Entries supplied:
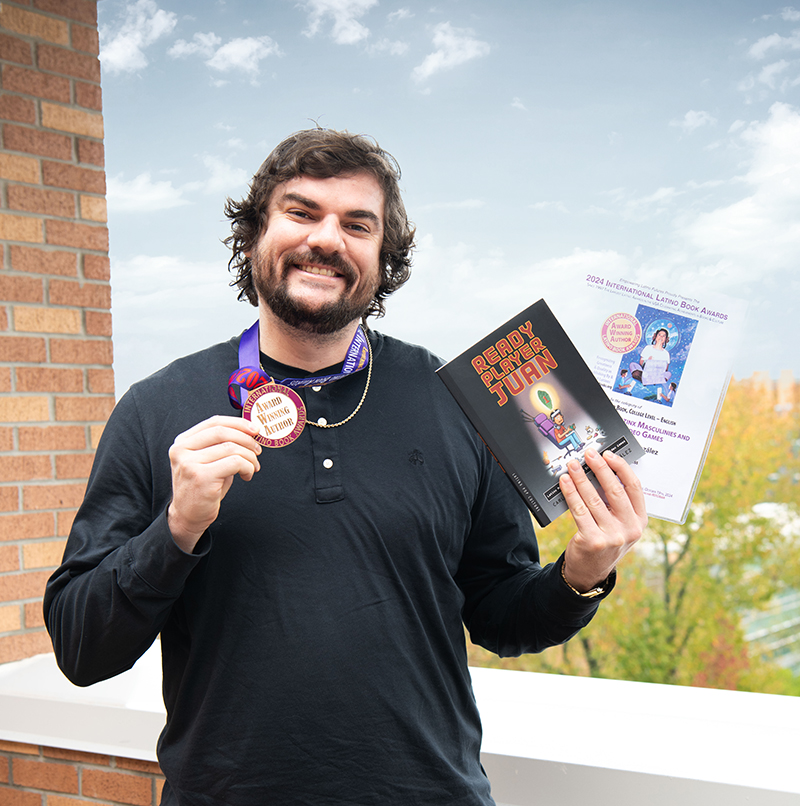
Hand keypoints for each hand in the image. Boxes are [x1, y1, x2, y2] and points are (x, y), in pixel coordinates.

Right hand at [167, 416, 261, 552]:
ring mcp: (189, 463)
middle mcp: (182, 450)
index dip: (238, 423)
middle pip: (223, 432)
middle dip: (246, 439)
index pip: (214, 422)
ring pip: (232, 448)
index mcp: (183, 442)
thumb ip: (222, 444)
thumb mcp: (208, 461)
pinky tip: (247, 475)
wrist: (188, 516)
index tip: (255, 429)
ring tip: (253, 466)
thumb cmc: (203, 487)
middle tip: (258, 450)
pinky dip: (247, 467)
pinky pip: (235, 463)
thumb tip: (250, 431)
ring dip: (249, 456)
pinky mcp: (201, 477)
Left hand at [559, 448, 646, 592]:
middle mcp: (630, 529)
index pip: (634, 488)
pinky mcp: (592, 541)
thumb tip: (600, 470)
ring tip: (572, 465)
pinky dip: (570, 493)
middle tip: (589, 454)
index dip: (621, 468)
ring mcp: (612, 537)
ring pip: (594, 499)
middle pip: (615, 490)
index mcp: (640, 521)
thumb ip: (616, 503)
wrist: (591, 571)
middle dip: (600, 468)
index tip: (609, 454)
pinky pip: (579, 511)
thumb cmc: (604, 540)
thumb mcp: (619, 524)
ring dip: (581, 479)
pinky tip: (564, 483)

Required action: Everything from the line containing "middle dip: (600, 468)" through the final line of the entries is to be written out exactly. No other lines belong in the answer.

Completed task:
middle dip: (600, 468)
index tip: (609, 454)
pinky pip: (579, 511)
thumb cmc: (604, 540)
thumb mcp: (619, 524)
ring dip: (581, 479)
pinky tip: (564, 483)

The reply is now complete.